## Required work:
All of the data below is to be copied exactly.

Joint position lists
_ _ _

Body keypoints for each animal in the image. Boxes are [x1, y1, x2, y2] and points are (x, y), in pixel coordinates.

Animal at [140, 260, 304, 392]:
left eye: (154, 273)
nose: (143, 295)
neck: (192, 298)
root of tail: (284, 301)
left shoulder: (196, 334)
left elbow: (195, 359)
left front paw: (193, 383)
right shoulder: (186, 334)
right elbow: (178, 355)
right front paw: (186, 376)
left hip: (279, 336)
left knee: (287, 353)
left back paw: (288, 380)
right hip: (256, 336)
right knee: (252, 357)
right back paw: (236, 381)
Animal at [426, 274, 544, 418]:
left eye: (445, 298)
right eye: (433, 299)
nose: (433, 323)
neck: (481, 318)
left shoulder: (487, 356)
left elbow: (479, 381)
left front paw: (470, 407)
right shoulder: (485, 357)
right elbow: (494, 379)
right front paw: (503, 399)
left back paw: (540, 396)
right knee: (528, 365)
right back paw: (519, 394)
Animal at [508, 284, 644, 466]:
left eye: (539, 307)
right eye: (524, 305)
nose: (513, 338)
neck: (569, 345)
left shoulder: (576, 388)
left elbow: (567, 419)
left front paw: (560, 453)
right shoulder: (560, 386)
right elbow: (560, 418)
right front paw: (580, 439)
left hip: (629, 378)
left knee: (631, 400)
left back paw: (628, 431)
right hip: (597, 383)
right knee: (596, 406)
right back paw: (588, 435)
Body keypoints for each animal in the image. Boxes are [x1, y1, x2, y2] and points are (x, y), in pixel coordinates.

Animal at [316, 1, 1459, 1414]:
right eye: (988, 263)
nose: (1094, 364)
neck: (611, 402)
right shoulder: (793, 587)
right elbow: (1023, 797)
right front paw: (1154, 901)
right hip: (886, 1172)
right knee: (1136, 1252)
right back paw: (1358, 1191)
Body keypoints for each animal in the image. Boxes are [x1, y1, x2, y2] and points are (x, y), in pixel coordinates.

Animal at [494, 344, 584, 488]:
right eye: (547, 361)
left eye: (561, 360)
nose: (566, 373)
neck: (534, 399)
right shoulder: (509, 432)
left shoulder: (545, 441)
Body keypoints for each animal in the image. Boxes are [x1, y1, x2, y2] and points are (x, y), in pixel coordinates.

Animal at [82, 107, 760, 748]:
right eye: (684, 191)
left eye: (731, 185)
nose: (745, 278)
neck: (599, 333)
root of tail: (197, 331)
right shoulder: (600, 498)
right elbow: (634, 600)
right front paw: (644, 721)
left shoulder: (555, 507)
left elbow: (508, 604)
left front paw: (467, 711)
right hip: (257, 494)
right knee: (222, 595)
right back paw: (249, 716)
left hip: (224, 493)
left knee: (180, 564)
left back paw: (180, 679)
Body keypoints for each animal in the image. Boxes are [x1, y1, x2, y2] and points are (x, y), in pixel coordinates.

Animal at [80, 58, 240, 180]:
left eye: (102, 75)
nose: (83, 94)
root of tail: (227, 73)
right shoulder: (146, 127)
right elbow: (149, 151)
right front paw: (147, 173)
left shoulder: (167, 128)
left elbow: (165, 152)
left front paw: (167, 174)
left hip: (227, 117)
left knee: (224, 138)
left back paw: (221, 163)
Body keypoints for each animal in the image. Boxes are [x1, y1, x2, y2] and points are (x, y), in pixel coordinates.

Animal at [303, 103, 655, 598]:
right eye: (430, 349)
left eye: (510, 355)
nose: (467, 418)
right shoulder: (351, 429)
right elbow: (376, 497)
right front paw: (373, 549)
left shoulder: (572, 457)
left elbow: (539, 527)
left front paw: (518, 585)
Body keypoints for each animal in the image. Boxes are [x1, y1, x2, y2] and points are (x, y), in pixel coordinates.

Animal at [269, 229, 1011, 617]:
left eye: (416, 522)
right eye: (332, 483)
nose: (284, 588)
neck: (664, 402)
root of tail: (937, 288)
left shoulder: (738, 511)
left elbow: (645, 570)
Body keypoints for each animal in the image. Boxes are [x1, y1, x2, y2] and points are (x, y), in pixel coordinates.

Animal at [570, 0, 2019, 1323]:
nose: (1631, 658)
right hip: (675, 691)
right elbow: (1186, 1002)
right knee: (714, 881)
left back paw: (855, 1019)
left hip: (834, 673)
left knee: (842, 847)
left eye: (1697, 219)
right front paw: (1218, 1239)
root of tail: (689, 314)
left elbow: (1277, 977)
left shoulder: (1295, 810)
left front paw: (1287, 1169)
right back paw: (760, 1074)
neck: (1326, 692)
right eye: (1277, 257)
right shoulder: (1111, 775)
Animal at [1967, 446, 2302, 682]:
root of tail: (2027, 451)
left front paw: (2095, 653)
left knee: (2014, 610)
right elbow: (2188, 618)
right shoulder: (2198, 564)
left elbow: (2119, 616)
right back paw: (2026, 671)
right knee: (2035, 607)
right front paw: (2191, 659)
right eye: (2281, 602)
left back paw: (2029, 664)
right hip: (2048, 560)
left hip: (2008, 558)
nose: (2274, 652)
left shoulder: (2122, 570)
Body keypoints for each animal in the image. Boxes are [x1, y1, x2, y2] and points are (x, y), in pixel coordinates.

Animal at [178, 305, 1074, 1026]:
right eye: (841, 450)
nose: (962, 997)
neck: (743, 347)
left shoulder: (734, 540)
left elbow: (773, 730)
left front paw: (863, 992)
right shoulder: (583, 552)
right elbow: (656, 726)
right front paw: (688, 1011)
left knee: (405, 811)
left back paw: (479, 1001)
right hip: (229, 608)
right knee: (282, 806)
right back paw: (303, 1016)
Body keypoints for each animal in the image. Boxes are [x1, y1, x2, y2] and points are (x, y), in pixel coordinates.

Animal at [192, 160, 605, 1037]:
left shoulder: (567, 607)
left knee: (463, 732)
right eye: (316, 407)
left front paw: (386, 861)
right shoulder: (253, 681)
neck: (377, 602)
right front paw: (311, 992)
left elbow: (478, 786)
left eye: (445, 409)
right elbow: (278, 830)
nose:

_ _ _

## Solution below:
Body keypoints for each animal in the image. Boxes are [x1, y1, x2, y2] and points are (x, y), in pixel coordinates.

Animal at [140, 260, 304, 392]:
left eye: (154, 273)
nose: (143, 295)
neck: (192, 298)
root of tail: (284, 301)
left shoulder: (196, 334)
left elbow: (195, 359)
left front paw: (193, 383)
right shoulder: (186, 334)
right elbow: (178, 355)
right front paw: (186, 376)
left hip: (279, 336)
left knee: (287, 353)
left back paw: (288, 380)
right hip: (256, 336)
right knee: (252, 357)
right back paw: (236, 381)
Animal at [426, 274, 544, 418]:
left eye: (445, 298)
right eye: (433, 299)
nose: (433, 323)
neck: (481, 318)
left shoulder: (487, 356)
left elbow: (479, 381)
left front paw: (470, 407)
right shoulder: (485, 357)
right elbow: (494, 379)
right front paw: (503, 399)
left back paw: (540, 396)
right knee: (528, 365)
right back paw: (519, 394)
Animal at [508, 284, 644, 466]:
left eye: (539, 307)
right eye: (524, 305)
nose: (513, 338)
neck: (569, 345)
left shoulder: (576, 388)
left elbow: (567, 419)
left front paw: (560, 453)
right shoulder: (560, 386)
right elbow: (560, 418)
right front paw: (580, 439)
left hip: (629, 378)
left knee: (631, 400)
left back paw: (628, 431)
right hip: (597, 383)
right knee: (596, 406)
right back paw: (588, 435)
Body keypoints for each animal in the image. Boxes are [x1, y1, x2, y2] and points are (x, y), in pixel coordinates.

Animal at [316, 1, 1459, 1414]:
right eye: (988, 263)
nose: (1094, 364)
neck: (611, 402)
right shoulder: (793, 587)
right elbow: (1023, 797)
right front paw: (1154, 901)
right hip: (886, 1172)
right knee: (1136, 1252)
right back paw: (1358, 1191)
Body keypoints for each animal in the image. Boxes are [x1, y1, x2, y2] and points are (x, y), in pixel coordinates.

Animal at [494, 344, 584, 488]:
right eye: (547, 361)
left eye: (561, 360)
nose: (566, 373)
neck: (534, 399)
right shoulder: (509, 432)
left shoulder: (545, 441)
Body keypoints for each animal in the image. Boxes are [x1, y1, x2, y2] and points are (x, y), in pixel coordinates.

Animal at [82, 107, 760, 748]:
right eye: (684, 191)
left eye: (731, 185)
nose: (745, 278)
neck: (599, 333)
root of tail: (197, 331)
right shoulder: (600, 498)
right elbow: (634, 600)
right front paw: (644, 721)
left shoulder: (555, 507)
left elbow: (508, 604)
left front paw: (467, 711)
right hip: (257, 494)
right knee: (222, 595)
right back paw: (249, 716)
left hip: (224, 493)
left knee: (180, 564)
left back paw: (180, 679)
Body keypoints for each animal in the image. Boxes are [x1, y1, x2, y2] and points are (x, y), in pixel coordinates.

Animal at [80, 58, 240, 180]:
left eye: (102, 75)
nose: (83, 94)
root of tail: (227, 73)
right shoulder: (146, 127)
right elbow: (149, 151)
right front paw: (147, 173)
left shoulder: (167, 128)
left elbow: (165, 152)
left front paw: (167, 174)
left hip: (227, 117)
left knee: (224, 138)
left back paw: (221, 163)
Body keypoints for each animal in the image. Boxes are [x1, y1, x2, y2] and points are (x, y), in pixel coordinates.

Animal at [303, 103, 655, 598]:
right eye: (430, 349)
left eye: (510, 355)
nose: (467, 418)
right shoulder: (351, 429)
right elbow: (376, 497)
right front paw: (373, 549)
left shoulder: (572, 457)
left elbow: (539, 527)
left front paw: (518, 585)
Body keypoints for each animal in the image. Boxes are [x1, y1, x2, y2] and points are (x, y), in pixel coordinates.

Animal at [269, 229, 1011, 617]:
left eye: (416, 522)
right eye: (332, 483)
nose: (284, 588)
neck: (664, 402)
root of tail: (937, 288)
left shoulder: (738, 511)
left elbow: (645, 570)
Body keypoints for each animal in the image. Boxes are [x1, y1, x2, y2] and points are (x, y), in pixel coordinates.

Animal at [570, 0, 2019, 1323]:
nose: (1631, 658)
right hip: (675, 691)
right elbow: (1186, 1002)
right knee: (714, 881)
left back paw: (855, 1019)
left hip: (834, 673)
left knee: (842, 847)
left eye: (1697, 219)
right front paw: (1218, 1239)
root of tail: (689, 314)
left elbow: (1277, 977)
left shoulder: (1295, 810)
left front paw: (1287, 1169)
right back paw: (760, 1074)
neck: (1326, 692)
right eye: (1277, 257)
right shoulder: (1111, 775)
Animal at [1967, 446, 2302, 682]:
root of tail: (2027, 451)
left front paw: (2095, 653)
left knee: (2014, 610)
right elbow: (2188, 618)
right shoulder: (2198, 564)
left elbow: (2119, 616)
right back paw: (2026, 671)
right knee: (2035, 607)
right front paw: (2191, 659)
right eye: (2281, 602)
left back paw: (2029, 664)
right hip: (2048, 560)
left hip: (2008, 558)
nose: (2274, 652)
left shoulder: (2122, 570)
Body keypoints for each animal in the image. Boxes are [x1, y1, x2, y2] and points are (x, y), in pixel coordinates.

Animal at [178, 305, 1074, 1026]:
right eye: (841, 450)
nose: (962, 997)
neck: (743, 347)
left shoulder: (734, 540)
left elbow: (773, 730)
left front paw: (863, 992)
right shoulder: (583, 552)
right elbow: (656, 726)
right front paw: (688, 1011)
left knee: (405, 811)
left back paw: (479, 1001)
right hip: (229, 608)
right knee: (282, 806)
right back paw: (303, 1016)
Body keypoints for each animal in the image. Boxes are [x1, y1, x2, y2] and points are (x, y), in pixel coordinates.

Animal at [192, 160, 605, 1037]:
left shoulder: (567, 607)
left knee: (463, 732)
right eye: (316, 407)
left front paw: (386, 861)
right shoulder: (253, 681)
neck: (377, 602)
right front paw: (311, 992)
left elbow: (478, 786)
left eye: (445, 409)
right elbow: (278, 830)
nose:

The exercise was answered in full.